If your current mortgage deal is coming to an end
Often, the best mortgage rates only last for a few years. If your current mortgage is a ‘discount’, ‘fixed rate’, or ‘tracker’ product, then chances are the rate you’ve got will only last for a certain amount of time.
When that great rate ends, your lender will transfer you to their ‘standard variable rate’ – the most basic mortgage product they have.
Since this rate is likely to be much higher than your previous rate, you can expect your payments to go up. This is a good time to start looking to remortgage to get a better rate.
If the value of your home has increased a lot
The value of some properties can increase significantly – even in just a few years.

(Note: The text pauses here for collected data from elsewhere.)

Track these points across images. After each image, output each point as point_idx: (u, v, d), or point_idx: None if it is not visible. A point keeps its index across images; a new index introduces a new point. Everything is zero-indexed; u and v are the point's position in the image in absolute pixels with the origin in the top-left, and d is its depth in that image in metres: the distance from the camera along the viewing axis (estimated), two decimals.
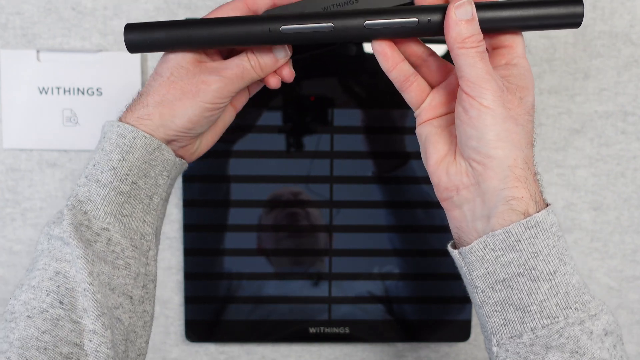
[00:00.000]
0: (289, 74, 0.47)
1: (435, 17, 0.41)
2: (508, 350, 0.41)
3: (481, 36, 0.40)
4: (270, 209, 0.67)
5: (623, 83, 0.68)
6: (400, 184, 0.67)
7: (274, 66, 0.46)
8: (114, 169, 0.43)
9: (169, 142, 0.46)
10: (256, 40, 0.44)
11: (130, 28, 0.45)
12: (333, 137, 0.66)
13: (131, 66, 0.65)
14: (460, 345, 0.71)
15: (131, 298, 0.43)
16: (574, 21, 0.42)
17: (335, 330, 0.69)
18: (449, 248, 0.44)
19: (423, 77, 0.45)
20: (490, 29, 0.41)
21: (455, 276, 0.68)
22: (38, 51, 0.65)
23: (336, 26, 0.43)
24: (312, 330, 0.69)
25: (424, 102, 0.44)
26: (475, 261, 0.41)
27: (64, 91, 0.66)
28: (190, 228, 0.67)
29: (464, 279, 0.43)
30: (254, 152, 0.66)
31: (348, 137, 0.66)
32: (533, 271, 0.39)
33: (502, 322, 0.41)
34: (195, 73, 0.44)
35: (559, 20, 0.42)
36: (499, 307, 0.41)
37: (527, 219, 0.39)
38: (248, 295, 0.68)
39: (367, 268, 0.68)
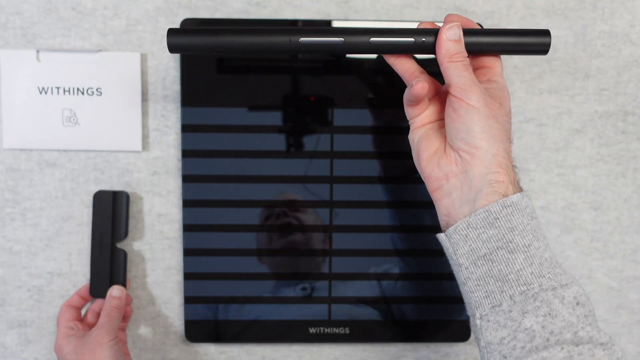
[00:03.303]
0: (129, 311, 0.69)
1: (429, 38, 0.49)
2: (489, 321, 0.45)
3: (466, 54, 0.48)
4: (270, 209, 0.67)
5: (623, 83, 0.68)
6: (400, 184, 0.67)
7: (119, 301, 0.66)
8: None
9: None
10: (278, 49, 0.51)
11: (172, 32, 0.52)
12: (333, 137, 0.66)
13: (131, 66, 0.65)
14: (460, 345, 0.71)
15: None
16: (543, 49, 0.51)
17: (335, 330, 0.69)
18: (437, 235, 0.49)
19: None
20: (474, 51, 0.50)
21: (453, 276, 0.68)
22: (38, 51, 0.65)
23: (346, 41, 0.50)
24: (312, 330, 0.69)
25: (422, 114, 0.52)
26: (460, 240, 0.46)
27: (64, 91, 0.66)
28: (190, 228, 0.67)
29: (450, 261, 0.48)
30: (254, 152, 0.66)
31: (348, 137, 0.66)
32: (510, 244, 0.45)
33: (484, 294, 0.46)
34: (87, 337, 0.63)
35: (530, 48, 0.51)
36: (481, 281, 0.46)
37: (504, 199, 0.45)
38: (248, 296, 0.68)
39: (367, 268, 0.68)
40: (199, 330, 0.69)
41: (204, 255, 0.68)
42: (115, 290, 0.66)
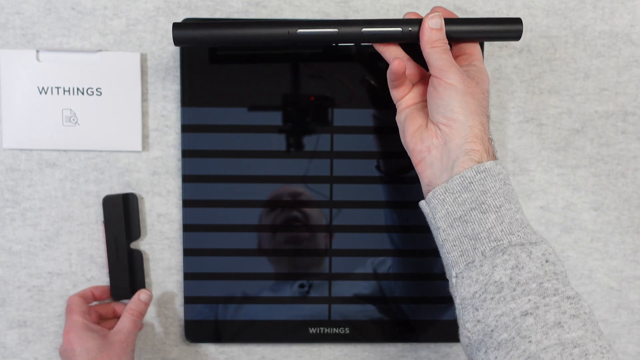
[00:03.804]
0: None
1: (414, 28, 0.55)
2: (464, 277, 0.49)
3: (446, 40, 0.54)
4: (270, 209, 0.67)
5: (623, 83, 0.68)
6: (400, 183, 0.67)
7: (147, 306, 0.66)
8: None
9: None
10: (277, 40, 0.56)
11: (177, 26, 0.56)
12: (333, 137, 0.66)
13: (131, 66, 0.65)
14: (460, 345, 0.71)
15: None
16: (515, 35, 0.57)
17: (335, 330, 0.69)
18: (419, 203, 0.53)
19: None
20: (454, 38, 0.56)
21: None
22: (38, 51, 0.65)
23: (340, 31, 0.56)
24: (312, 330, 0.69)
25: (406, 96, 0.57)
26: (438, 204, 0.50)
27: (64, 91, 0.66)
28: (189, 228, 0.67)
29: (430, 226, 0.52)
30: (254, 152, 0.66)
31: (348, 137, 0.66)
32: (482, 205, 0.49)
33: (459, 253, 0.49)
34: (111, 342, 0.61)
35: (504, 34, 0.57)
36: (457, 242, 0.49)
37: (478, 165, 0.49)
38: (248, 296, 0.68)
39: (367, 268, 0.68)
40: (199, 330, 0.69)
41: (204, 255, 0.68)
42: (143, 295, 0.65)
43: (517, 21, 0.56)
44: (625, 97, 0.68)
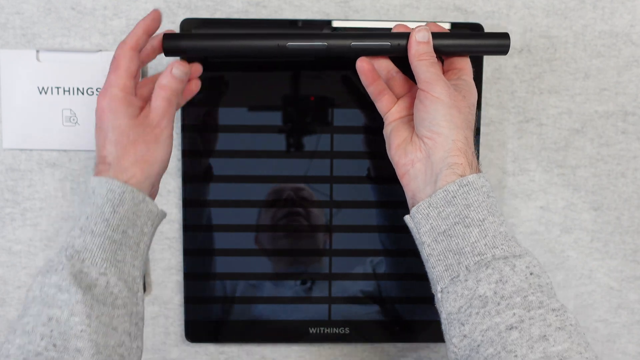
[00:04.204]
0: (195, 85, 0.60)
1: (402, 42, 0.55)
2: (449, 292, 0.48)
3: (433, 53, 0.54)
4: (270, 208, 0.67)
5: (623, 83, 0.68)
6: (400, 184, 0.67)
7: (182, 83, 0.54)
8: (106, 220, 0.49)
9: (150, 192, 0.53)
10: (266, 54, 0.57)
11: (167, 37, 0.56)
12: (333, 137, 0.66)
13: None
14: None
15: (129, 335, 0.48)
16: (503, 50, 0.57)
17: (335, 330, 0.69)
18: (404, 217, 0.53)
19: (391, 89, 0.58)
20: (443, 52, 0.56)
21: None
22: (38, 51, 0.65)
23: (329, 45, 0.56)
24: (312, 330, 0.69)
25: (391, 109, 0.57)
26: (422, 219, 0.50)
27: (64, 91, 0.66)
28: (190, 228, 0.67)
29: (415, 240, 0.52)
30: (254, 152, 0.66)
31: (348, 137, 0.66)
32: (466, 219, 0.49)
33: (444, 268, 0.49)
34: (142, 126, 0.52)
35: (492, 49, 0.57)
36: (441, 256, 0.49)
37: (461, 178, 0.49)
38: (248, 296, 0.68)
39: (367, 268, 0.68)
40: (199, 330, 0.69)
41: (203, 256, 0.68)
42: (176, 69, 0.53)
43: (505, 36, 0.57)
44: (625, 97, 0.68)
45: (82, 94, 0.66)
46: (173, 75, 0.53)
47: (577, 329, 0.45)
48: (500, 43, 0.57)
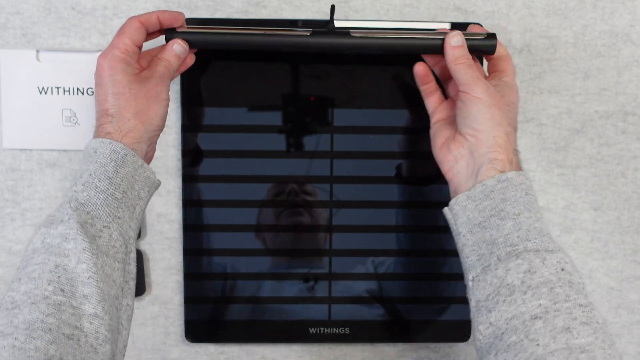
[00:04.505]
0: (190, 59, 0.60)
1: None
2: (479, 281, 0.50)
3: (469, 55, 0.56)
4: (272, 202, 0.67)
5: (623, 83, 0.68)
6: (401, 184, 0.67)
7: (179, 60, 0.57)
8: (109, 178, 0.51)
9: (146, 153, 0.56)
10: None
11: (169, 31, 0.58)
12: (333, 137, 0.66)
13: None
14: (460, 345, 0.71)
15: (122, 289, 0.50)
16: (492, 50, 0.59)
17: (335, 330, 0.69)
18: (443, 209, 0.55)
19: (446, 89, 0.61)
20: (424, 52, 0.59)
21: (455, 276, 0.68)
22: (38, 51, 0.65)
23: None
24: (312, 330, 0.69)
25: (437, 108, 0.60)
26: (460, 210, 0.52)
27: (64, 91, 0.66)
28: (190, 228, 0.67)
29: (452, 232, 0.54)
30: (254, 152, 0.66)
31: (348, 137, 0.66)
32: (502, 212, 0.50)
33: (477, 258, 0.51)
34: (143, 82, 0.54)
35: (483, 49, 0.59)
36: (475, 247, 0.51)
37: (500, 174, 0.51)
38: (248, 296, 0.68)
39: (367, 268, 0.68)
40: (199, 330, 0.69)
41: (204, 255, 0.67)
42: (177, 45, 0.57)
43: (492, 36, 0.58)
44: (625, 97, 0.68)
45: (82, 94, 0.66)
46: (173, 51, 0.57)
47: (603, 328, 0.46)
48: (490, 43, 0.58)
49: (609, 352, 0.44)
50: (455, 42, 0.56)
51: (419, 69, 0.60)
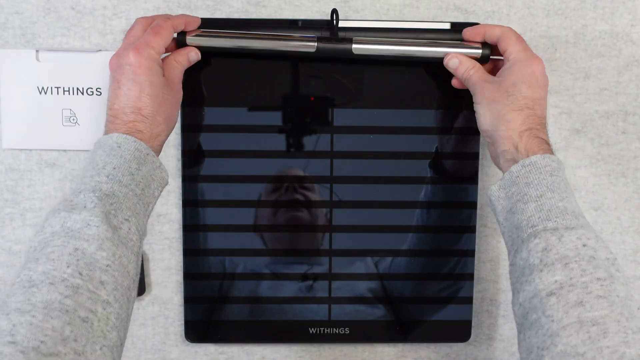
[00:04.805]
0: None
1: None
2: (512, 265, 0.52)
3: (470, 66, 0.59)
4: (268, 203, 0.67)
5: (624, 83, 0.68)
6: (401, 184, 0.67)
7: (190, 64, 0.61)
8: (132, 174, 0.52)
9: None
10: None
11: (181, 35, 0.60)
12: (333, 137, 0.66)
13: None
14: (460, 345, 0.71)
15: (134, 282, 0.51)
16: (485, 61, 0.61)
17: (335, 330, 0.69)
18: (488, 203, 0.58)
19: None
20: (418, 60, 0.62)
21: (455, 276, 0.68)
22: (37, 51, 0.65)
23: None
24: (312, 330, 0.69)
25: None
26: (495, 200, 0.55)
27: (64, 91, 0.66)
28: (189, 228, 0.67)
29: (496, 220, 0.56)
30: (254, 152, 0.66)
31: (348, 137, 0.66)
32: (525, 196, 0.52)
33: (511, 243, 0.53)
34: (171, 87, 0.58)
35: (479, 61, 0.61)
36: (509, 233, 0.53)
37: (524, 159, 0.53)
38: (248, 296, 0.68)
39: (367, 268, 0.68)
40: (198, 330, 0.69)
41: (203, 256, 0.67)
42: (193, 53, 0.61)
43: (486, 46, 0.60)
44: (625, 97, 0.68)
45: (82, 94, 0.66)
46: (189, 57, 0.60)
47: (625, 301, 0.45)
48: (481, 56, 0.60)
49: (624, 324, 0.44)
50: (453, 65, 0.60)
51: (455, 82, 0.63)
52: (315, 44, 0.60)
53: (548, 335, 0.45)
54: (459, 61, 0.60)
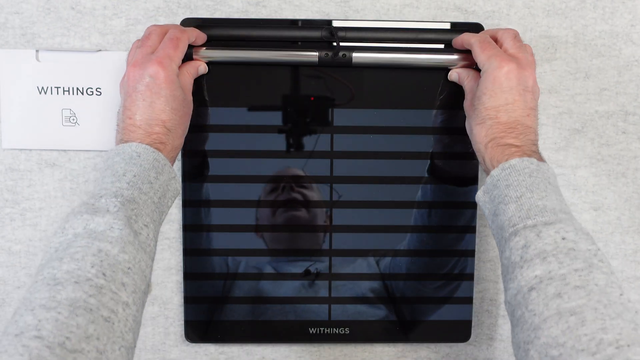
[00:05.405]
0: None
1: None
2: (502, 265, 0.53)
3: (465, 74, 0.62)
4: (267, 202, 0.67)
5: (624, 83, 0.68)
6: (401, 184, 0.67)
7: (197, 75, 0.63)
8: (151, 183, 0.54)
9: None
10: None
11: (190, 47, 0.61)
12: (333, 137, 0.66)
13: None
14: (460, 345, 0.71)
15: (148, 287, 0.52)
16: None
17: (335, 330, 0.69)
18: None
19: None
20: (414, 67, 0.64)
21: (454, 277, 0.68)
22: (37, 51, 0.65)
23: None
24: (312, 330, 0.69)
25: None
26: (482, 205, 0.56)
27: (64, 91, 0.66)
28: (189, 228, 0.67)
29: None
30: (254, 152, 0.66)
31: (348, 137, 0.66)
32: (506, 197, 0.53)
33: (498, 244, 0.54)
34: (188, 101, 0.60)
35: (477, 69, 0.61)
36: (496, 234, 0.54)
37: (503, 163, 0.54)
38: (248, 296, 0.68)
39: (367, 268, 0.68)
40: (198, 330, 0.69)
41: (203, 255, 0.67)
42: (202, 67, 0.63)
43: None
44: (625, 97, 0.68)
45: (82, 94, 0.66)
46: (198, 70, 0.62)
47: (604, 289, 0.46)
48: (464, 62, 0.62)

If this is the case for you, it’s worth looking at remortgaging, as it could mean your ‘loan to value’ (LTV) band has gone down.
For example; if your house was worth £200,000 when you bought it and you took a £150,000 mortgage – you borrowed 75% of the value of your home.
If the house is now worth £300,000, then re-mortgaging for the same amount would only be 50% of the value of your home. The lower the LTV, the better rate you can expect.
When is remortgaging your home not such a good idea?
If your mortgage has large early repayment fees
Many mortgage products require you to pay large fees if you wrap the mortgage up earlier than planned – which is exactly what you’re doing when you remortgage.
If these fees are significant, it can actually often mean you’re worse off, even if you’re reducing your repayment.
Your lender should have a remortgages calculator that will help you decide if the combination of fees and new interest rates will work for you.
If you have very little equity in your home
If you’re hoping to remortgage more than 90% of the value of your home when you remortgage, you might struggle to find a good deal.
This could be because you already have a large mortgage – but it could also be because the value of your home has dropped since you took your first mortgage out.
If your personal or financial circumstances have recently changed
If you’ve had a life change that’s altered your financial circumstances, you might find that the interest rates you’re offered aren’t as attractive.
This could be that you’ve run into money problems elsewhere, you’ve become self-employed, or even had a change in your relationship status.
Does remortgaging your home affect your credit rating?
A mortgage or remortgage is a large financial commitment – so you can almost certainly expect to be credit checked when you go through the full mortgage/re-mortgage application process.
Some lenders will conduct what is known as a ‘hard search’ on your credit file. This is a detailed look at your credit report and score to decide the level of risk you pose.
The lower the risk, the better deal or interest rate you can expect to be offered.
You might end up with temporary credit score problems if you have a few different hard searches carried out in a short period of time.
This raises questions with a lender – effectively; “Why is this person applying for so many remortgage products?”
Lots of applications will make the lender think you’re desperate or too much of a risk for other remortgage companies to take you on – and they might decline you too.
Successfully getting a remortgage from your first application will not affect your credit rating. If you do find you’re declined, the hard search will only stay on your credit file for 12 months.